The New York Times has a fairly good overview piece on which for profit health care businesses will make out like bandits.
With a sweeping overhaul of the nation’s health care system, Congress would be giving the health care industry as many as 32 million additional paying customers in the next few years.
That would mean millions more Americans buying private health insurance and better able to pay for their hospital stays, doctors’ visits, prescription drugs and medical devices.
Over all, the legislation would be a positive for much of the industry, said Les Funtleyder, who oversees health care strategy for Miller Tabak & Company, a New York investment firm.
Here is the great change:
One place where the rules of the insurance game may shift most significantly is in a new kind of state-supervised marketplace, called exchanges, in which insurers would be required to sell their policies for individuals and small businesses. The exchanges are expected to involve much greater regulatory oversight than insurers now typically face and to alter their business models drastically. Currently, insurers seek to protect profits by trying to enroll only the healthiest individuals, while also charging enough to recoup the expense of covering sick people.

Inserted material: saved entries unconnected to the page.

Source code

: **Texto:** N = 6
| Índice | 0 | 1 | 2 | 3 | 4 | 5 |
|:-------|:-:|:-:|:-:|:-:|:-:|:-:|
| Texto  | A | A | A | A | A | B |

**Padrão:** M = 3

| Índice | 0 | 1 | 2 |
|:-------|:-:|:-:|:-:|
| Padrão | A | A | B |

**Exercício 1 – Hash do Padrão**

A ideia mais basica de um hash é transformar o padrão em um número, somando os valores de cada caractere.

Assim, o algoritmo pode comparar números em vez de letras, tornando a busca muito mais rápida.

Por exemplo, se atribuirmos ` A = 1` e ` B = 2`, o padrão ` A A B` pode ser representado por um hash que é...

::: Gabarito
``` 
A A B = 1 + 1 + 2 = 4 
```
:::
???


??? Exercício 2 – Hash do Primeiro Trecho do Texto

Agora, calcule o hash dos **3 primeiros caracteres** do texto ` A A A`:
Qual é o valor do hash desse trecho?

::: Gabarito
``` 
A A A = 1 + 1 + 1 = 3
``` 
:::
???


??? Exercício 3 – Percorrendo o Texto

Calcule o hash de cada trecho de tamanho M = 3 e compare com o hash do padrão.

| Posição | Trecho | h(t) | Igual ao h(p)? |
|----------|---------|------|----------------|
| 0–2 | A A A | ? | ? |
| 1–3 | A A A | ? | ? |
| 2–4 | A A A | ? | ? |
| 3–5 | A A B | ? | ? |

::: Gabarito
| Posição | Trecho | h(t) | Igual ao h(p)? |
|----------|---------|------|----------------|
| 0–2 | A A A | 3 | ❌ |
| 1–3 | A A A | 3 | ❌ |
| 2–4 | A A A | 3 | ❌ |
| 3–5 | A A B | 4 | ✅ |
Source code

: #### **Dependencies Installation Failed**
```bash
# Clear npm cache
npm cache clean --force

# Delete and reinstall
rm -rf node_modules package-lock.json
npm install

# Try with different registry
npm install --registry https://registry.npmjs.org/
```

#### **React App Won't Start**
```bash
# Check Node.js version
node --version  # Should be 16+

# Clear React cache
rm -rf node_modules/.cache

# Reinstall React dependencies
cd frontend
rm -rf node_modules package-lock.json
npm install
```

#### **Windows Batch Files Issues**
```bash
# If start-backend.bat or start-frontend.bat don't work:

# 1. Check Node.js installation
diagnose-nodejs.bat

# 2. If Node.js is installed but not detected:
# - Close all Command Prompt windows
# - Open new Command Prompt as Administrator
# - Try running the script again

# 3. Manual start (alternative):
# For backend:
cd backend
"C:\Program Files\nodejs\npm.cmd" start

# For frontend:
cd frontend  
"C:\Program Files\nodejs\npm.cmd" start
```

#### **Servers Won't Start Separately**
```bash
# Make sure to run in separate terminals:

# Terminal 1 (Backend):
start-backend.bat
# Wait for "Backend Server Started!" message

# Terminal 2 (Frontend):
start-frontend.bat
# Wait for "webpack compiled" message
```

But the legislation requires insurers to cover even people with potentially costly pre-existing conditions.
The new law would also place strict limits on how much more an insurer could vary premiums among the people taking out the same policy, largely to factor in age differences.
Dean Baker points out (referencing the same article), that $85 billion dollars for Big Pharma is only 2% of their revenues for the same time period.
It's a good article to explain who wins by corporate and business profits and after all, that's what health care is all about!